Immunosuppressive activity of cyclosporin A in vivo via NFAT-independent inhibition of TCR signaling

Abstract

Abstract Calcineurin inhibitors (CNIs) such as cyclosporin A (CsA) and FK506 are widely used in treatment of autoimmune diseases and tissue transplant rejection. It is well known that CNIs inhibit NFAT-dependent gene expression, which is thought to be the major mechanism of their therapeutic effectiveness. We recently reported that CNIs inhibit TCR-proximal signaling and the upregulation of LFA-1/ICAM1 binding by preventing calcineurin’s dephosphorylation of Lck Ser-59 (LckS59), an inhibitory modification. This raises the possibility that CsA’s inhibition of TCR signaling may contribute to immunosuppression in clinical settings. Here we find that LckS59A (which cannot accept a phosphate at Ala59) knock-in T cells are resistant to CsA’s inhibition of TCR-proximal signaling. Correspondingly, whereas CsA prevented LckWT T cells from antigen-induced and LFA-1/ICAM-mediated binding to APCs in vitro, LckS59A T cells were resistant. Moreover, CsA was able to reverse existing LckWT T:APC interactions within minutes whereas LckS59A T:DC binding remained stable. To determine if disruption of T:DC binding occurs in vivo, we performed 2-photon imaging of lymph nodes from mice in which labeled antigen-specific T cells and antigen-pulsed DC had been injected.

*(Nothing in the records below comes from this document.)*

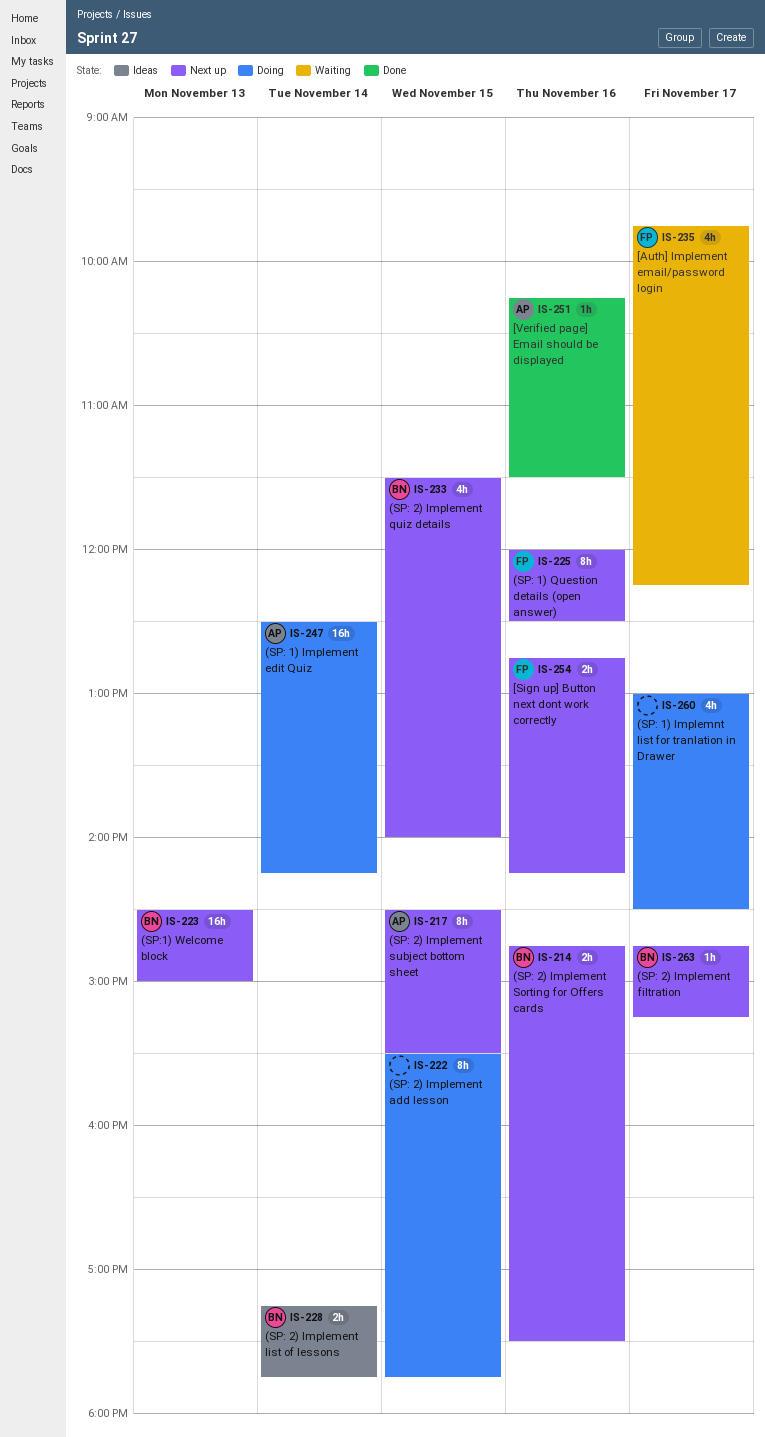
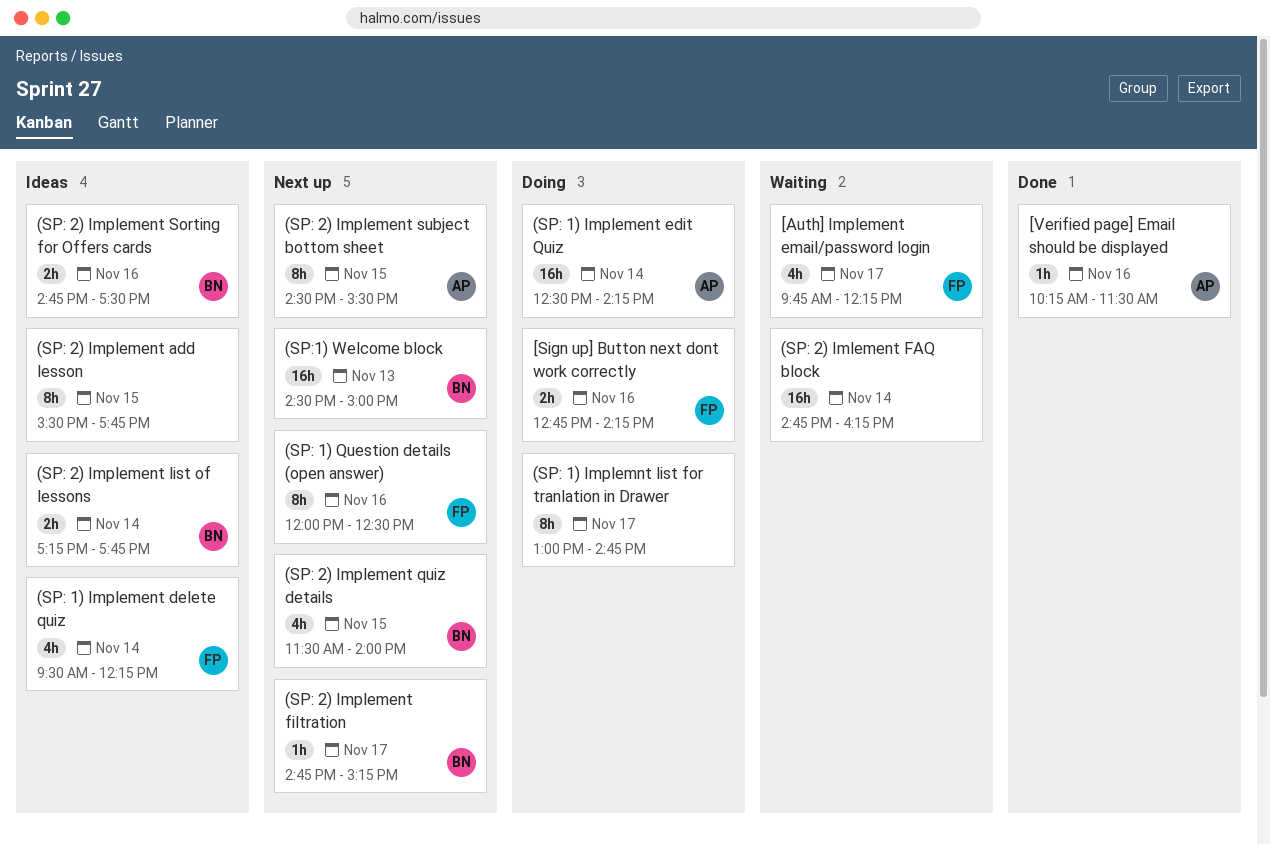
(SP: 1) Implement delete quiz: none -> present
(SP: 1) Implemnt list for tranlation in Drawer, estimate: 4h -> 8h
(SP: 1) Implemnt list for tranlation in Drawer, ends: 14:30 -> 14:45
(SP: 2) Imlement FAQ block: none -> present
(SP: 2) Implement add lesson, status: Doing -> Ideas
(SP: 2) Implement Sorting for Offers cards, status: Next up -> Ideas
[Sign up] Button next dont work correctly, status: Next up -> Doing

Antigen-specific T:DC formed as early as 3 hr after T cell injection. Notably, CsA markedly reduced the formation of antigen-specific LckWT T:DC but not LckS59A T:DC clusters in lymph nodes. Given that T:DC adhesion is an early and necessary step in the generation of T cell immunity, these data demonstrate a new and perhaps major immunosuppressive mechanism for CNIs immunosuppression.